Weather aside trade here remained firm with the lighter store bullock from 300-400kg very much in demand with average prices hitting €2.66/kg. Top of the pile in this section was an April 2017-born 345kg Charolais who clicked €3.35/kg. Heavy cattle from 600-700kg were scarce and averaged €2.52/kg. The good show of heifers saw stock up to 400kg average €2.60/kg, with a March 2017-born Belgian Blue cross hitting the top spot on the price table at €3.13/kg. The 400-500kg heifers sold to a top of €3.03/kg, with the average price working out at €2.37/kg. Dry cows averaged €1.76/kg.

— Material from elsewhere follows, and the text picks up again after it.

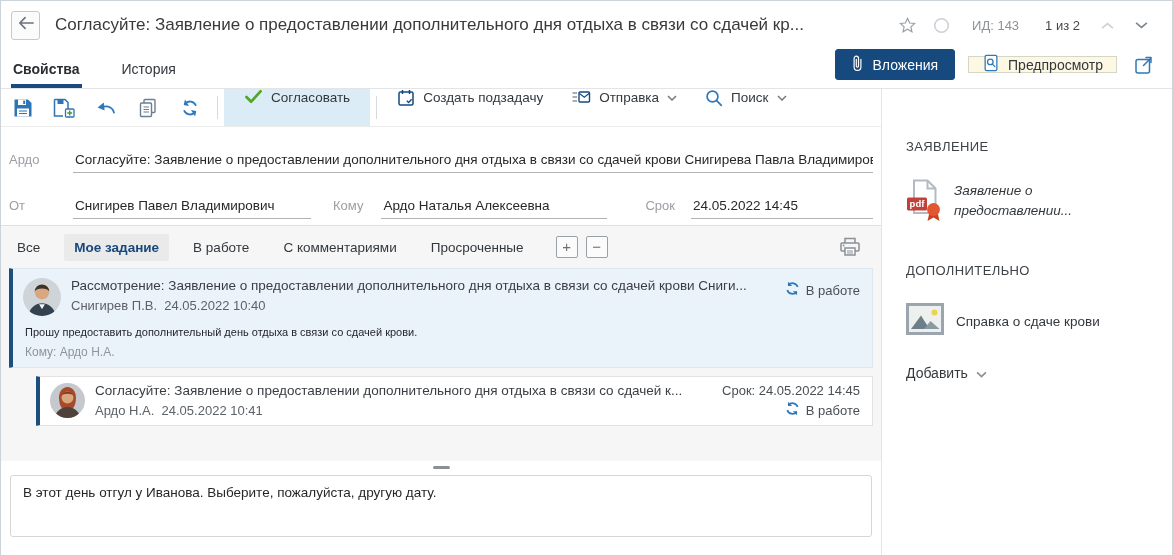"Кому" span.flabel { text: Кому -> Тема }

Strong farmer interest in lighter stock drove the trade on well here. This resulted in lighter Herefords and Angus stock selling from €2.15/kg, with the best of the lighter continentals selling from €2.70-3.00/kg. A firm trade lifts all boats with tide here lifting lighter Friesian stores onto €1.90/kg and more on occasion. Beef and forward Friesian and Hereford types sold from €2.00/kg and upwards, while in the heifer ring the butcher trade saw Hereford and Angus sell from €2.00/kg, with continentals making in the region of €2.40/kg
A good trade with improving prices saw sample prices for bull weanlings range from €400-600/hd for Charolais from 190-270kg. In the heifer weanling section there was little between a 260kg Charolais at €670 and a 270kg Limousin at €665, while a 195kg Limousin cracked on well to €580 or €2.97/kg. In summary, bulls and heifers made from €510-810/hd with €/kg.
A large sale of bullocks met an improved trade with lighter stores selling from €250-550/hd over the €/kg. The medium or 450-550kg bullock made from €260-605/hd over the weight, while demand for forward bullocks saw prices run from €300-705/hd over the €/kg. Beef types sold to €620/hd with the weight. Dry cows made from €500-1,350/hd with an 800kg Friesian setting that top price. Friesian bull calves made from €50-170/hd, while Hereford and Angus bulls made from €140-380/hd.
There was a good show of stock here with buyers in general very keen. Bullocks sold from €2.10-2.70/kg, with bull weanlings making from €2.00-3.00/kg. Heifers sold from €2.20-2.80/kg, while cull cows sold from €600/hd for the plainer type.